Sesungguhnya, berkaitan dengan perkawinan ada tiga
kategori uang (Bahasa Minangnya, pitih). Pertama, Pitih Hilang = Uang Hilang.
Pada pitih hilang, keluarga perempuan memberikan sejumlah uang kepada keluarga
laki-laki, sebanyak yang diminta keluarga laki-laki. Kedua, Pitih Dapua = Uang
Dapur. Keluarga perempuan membantu biaya dapur keluarga laki-laki untuk
pelaksanaan pernikahan. Pitih Panjapuik = Uang jemputan. Keluarga laki-laki
meminta sejumlah uang atau barang berharga kepada keluarga perempuan. Diakhir
prosesi pernikahan, uang atau barang berharga itu diberikan kepada kedua
pengantin untuk modal awal memulai kehidupan rumah tangga. elakangan,
keberadaan uang hilang ditentang kalangan muda karena dianggap memberatkan
beban keluarga perempuan.
Tradisi di Padang, sejak dulu hanya mengenal istilah
pitih panjapuik.
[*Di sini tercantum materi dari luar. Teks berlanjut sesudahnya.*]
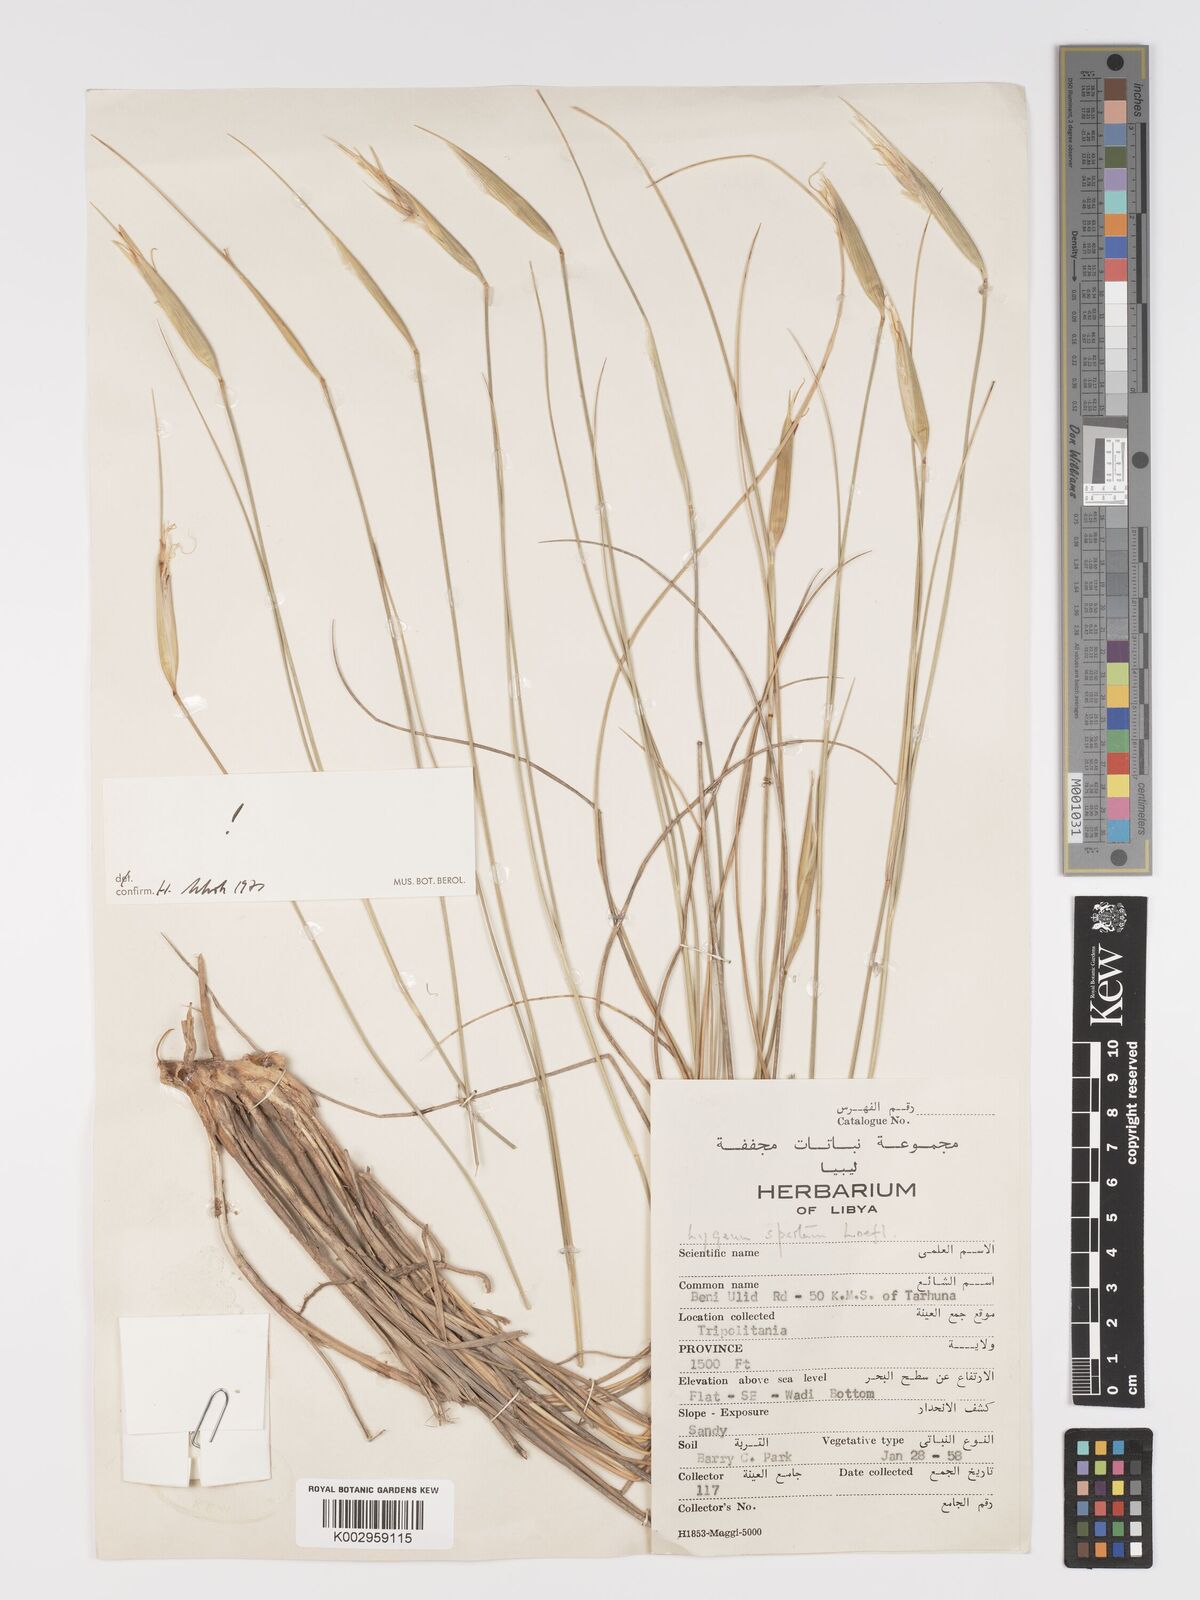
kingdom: Plantae
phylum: Tracheophyta
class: Liliopsida
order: Poales
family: Poaceae
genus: Lygeum
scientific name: Lygeum spartum
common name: Albardine
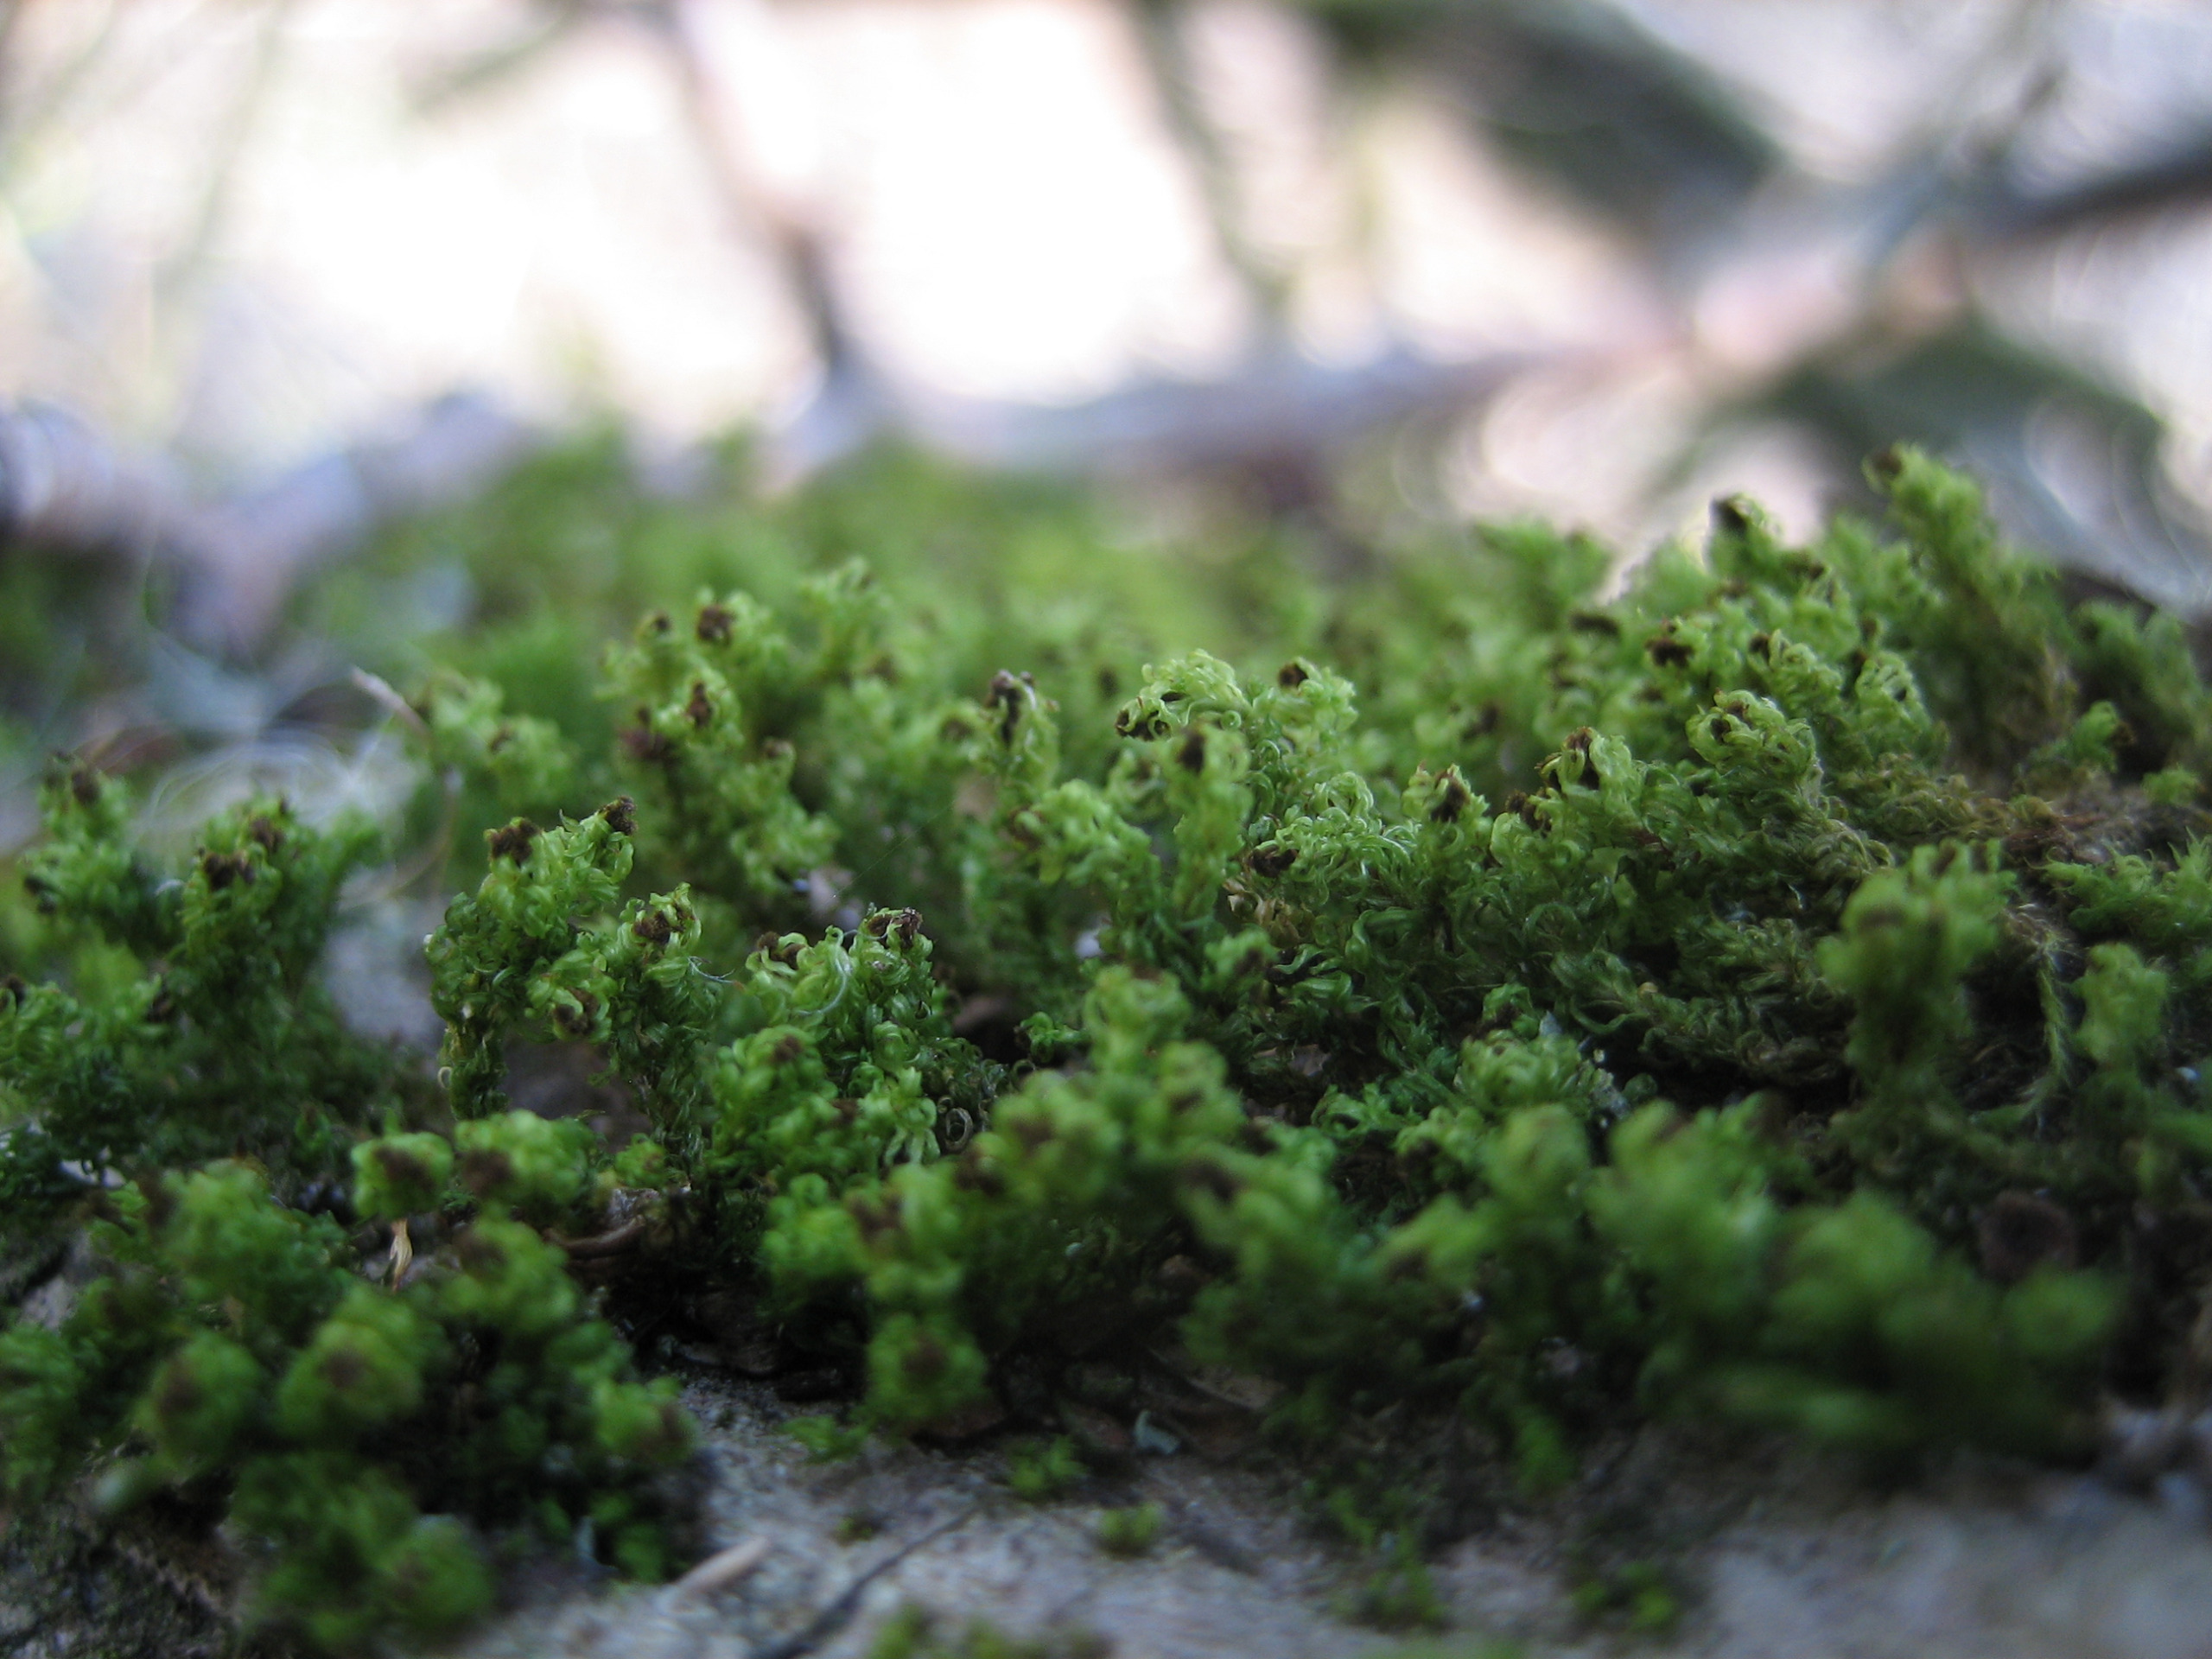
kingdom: Plantae
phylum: Bryophyta
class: Bryopsida
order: Orthotrichales
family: Orthotrichaceae
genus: Plenogemma
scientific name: Plenogemma phyllantha
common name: Stor låddenhætte
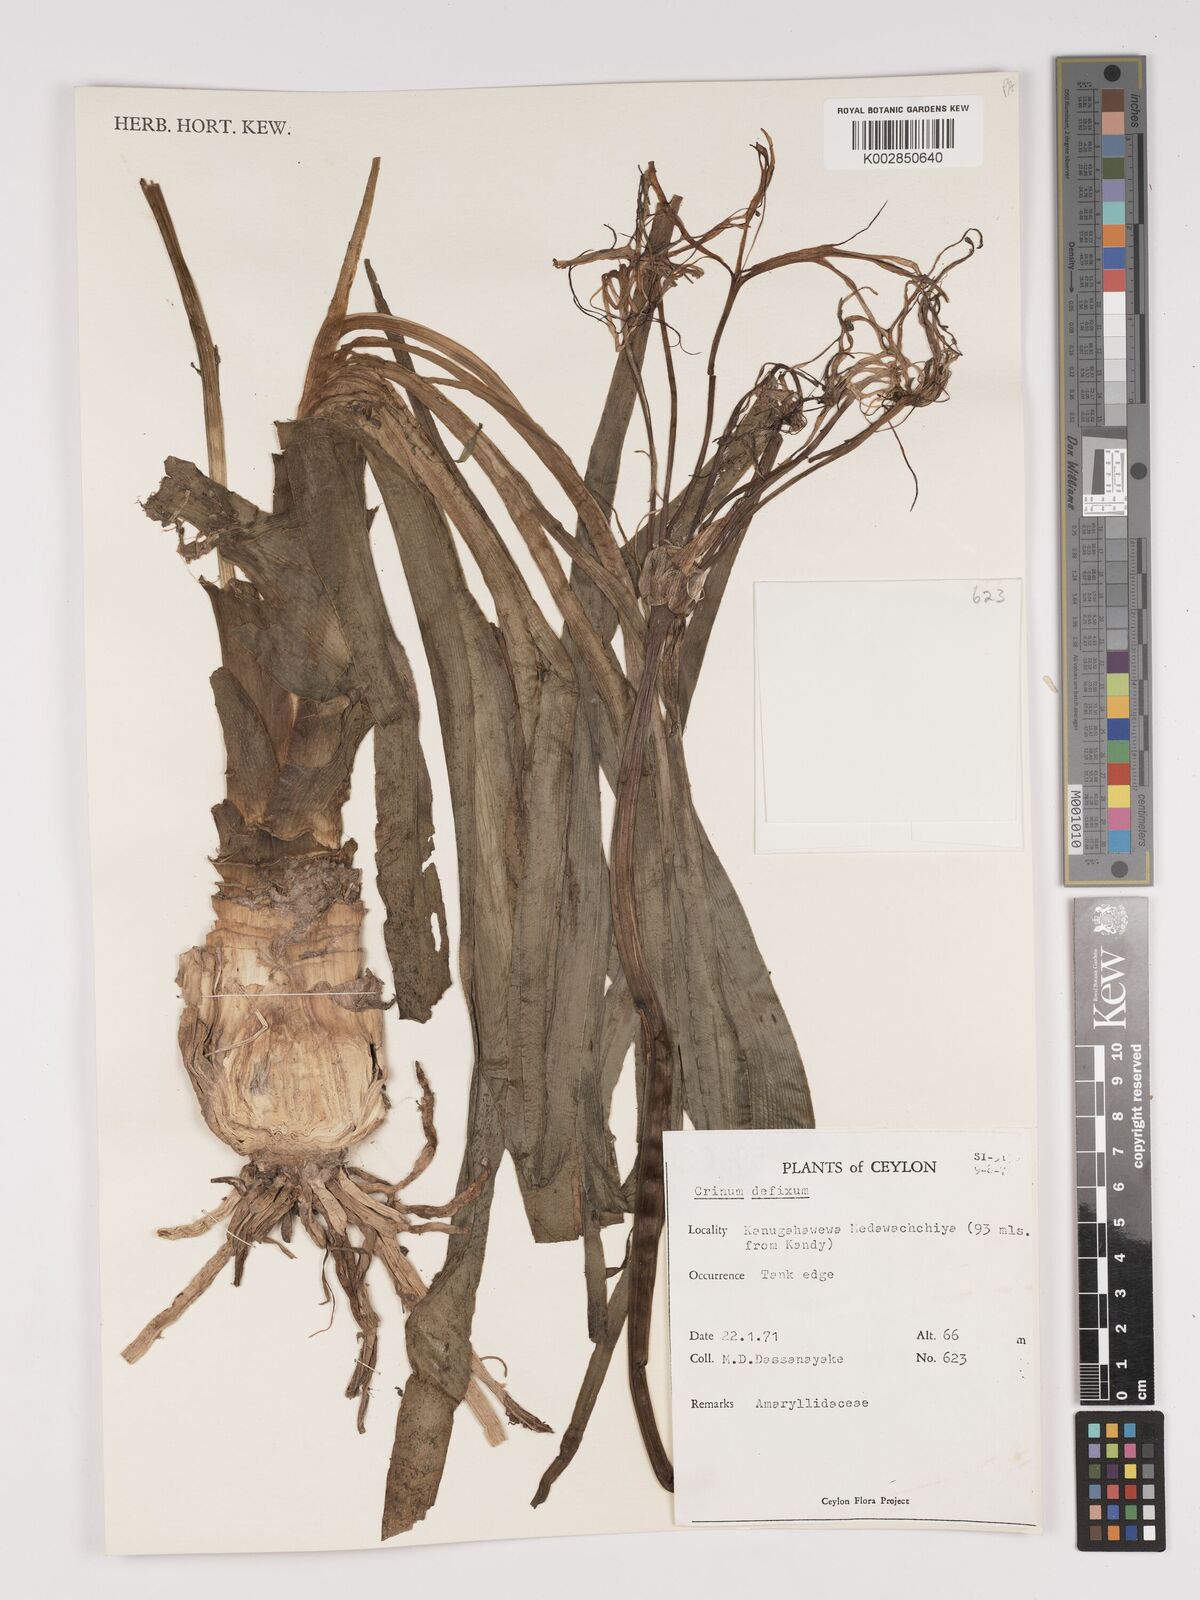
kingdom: Plantae
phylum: Tracheophyta
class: Liliopsida
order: Asparagales
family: Amaryllidaceae
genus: Crinum
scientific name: Crinum defixum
Hanya saja, keberadaannya sama dengan uang hilang pada tradisi
di Pariaman.
[3]Emas. Takarannya
emas 24 karat. Nilai satu ameh sebesar 2,5 gram emas 24 karat.
[8]Membuka kado.Tradisi di Minangkabau, setelah pesta
pernikahan, maka semua kado yang dibawa tamu akan dibuka secara terbuka pada
lingkungan keluarga besar yang menikah. Biasanya, mereka yang hadir pada acara mambukak
kado itu akan dapat bagian dari kado yang diperoleh.